What you need to do: Using the passage on research ethics oversight, explain what the standardization brought in through audit culture was ostensibly meant to achieve and what effect van den Hoonaard argues it had. Answer in one to three sentences.

Document passage:
The next couple of chapters provide a historical background from roughly 1980 to the present. We are reminded that institutional rather than disciplinary ethics oversight emerged in a particular context, i.e., the rise of neoliberal political economies globally. As neoliberal policies were imposed on the postsecondary sector through government agencies, they manifested in the form of what has been termed audit culture. The ostensible aim was to prevent ethical misconduct in advance of research through standardization. The effect, van den Hoonaard argues, was to limit the kinds of questions qualitative researchers could investigate and, arguably more importantly, the kinds of relationships that can be formed with the people in the research project. The standard that was applied, and largely internalized since, is based on the clinico-medical model mentioned above. The research subject is in essence a research object isolated from the communities in which they participate, assumed to be largely or insufficiently aware of their environment, and always in a position of disadvantage or cognitive lack vis-à-vis the researcher.

Recorded data:
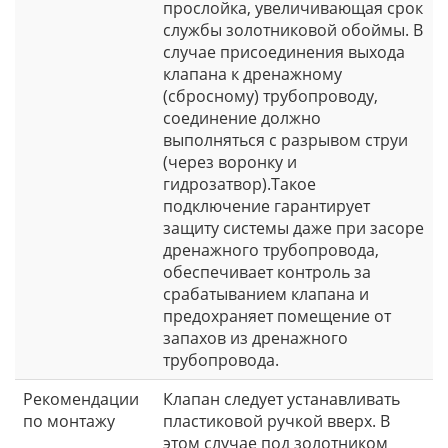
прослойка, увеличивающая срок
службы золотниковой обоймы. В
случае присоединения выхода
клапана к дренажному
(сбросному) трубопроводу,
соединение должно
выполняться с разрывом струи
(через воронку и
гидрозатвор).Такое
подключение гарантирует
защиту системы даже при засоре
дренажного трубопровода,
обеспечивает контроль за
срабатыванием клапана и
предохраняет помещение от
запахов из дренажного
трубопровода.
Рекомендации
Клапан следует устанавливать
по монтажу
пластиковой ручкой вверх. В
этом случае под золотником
...
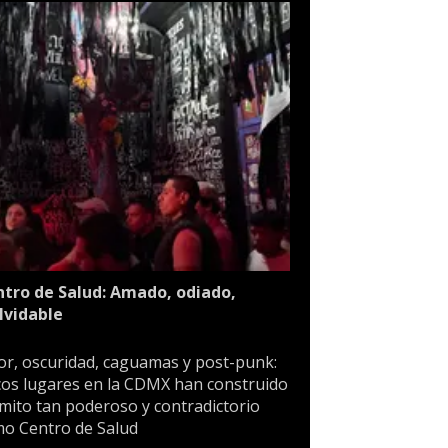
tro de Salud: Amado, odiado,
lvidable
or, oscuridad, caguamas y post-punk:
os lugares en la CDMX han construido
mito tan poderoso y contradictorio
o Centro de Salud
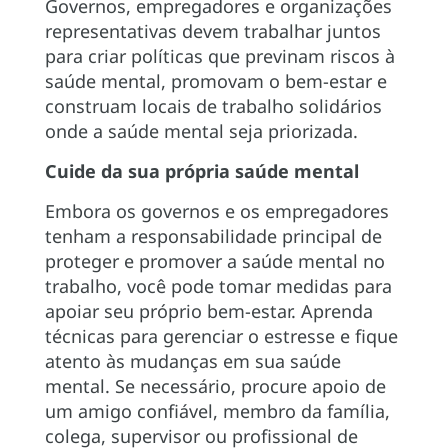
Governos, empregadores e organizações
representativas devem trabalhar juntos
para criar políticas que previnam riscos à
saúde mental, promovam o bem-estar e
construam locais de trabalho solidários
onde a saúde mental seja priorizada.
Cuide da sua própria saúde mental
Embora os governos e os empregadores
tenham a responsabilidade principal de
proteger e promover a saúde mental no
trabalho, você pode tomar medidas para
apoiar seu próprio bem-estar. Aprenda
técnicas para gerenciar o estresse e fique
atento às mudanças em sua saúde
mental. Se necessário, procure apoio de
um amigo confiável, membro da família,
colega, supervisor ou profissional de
* * *
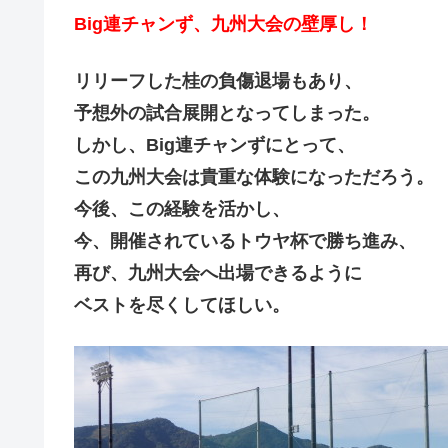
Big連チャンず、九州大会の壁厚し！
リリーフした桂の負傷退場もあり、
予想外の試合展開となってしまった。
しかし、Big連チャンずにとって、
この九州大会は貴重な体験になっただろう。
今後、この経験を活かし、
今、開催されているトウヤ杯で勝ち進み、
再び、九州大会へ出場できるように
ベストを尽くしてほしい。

Exercise answer: The standardization was ostensibly meant to prevent ethical misconduct before research took place. Van den Hoonaard argues that its effect was to limit the kinds of questions qualitative researchers could investigate and, arguably more importantly, the kinds of relationships that can be formed with the people in the research project.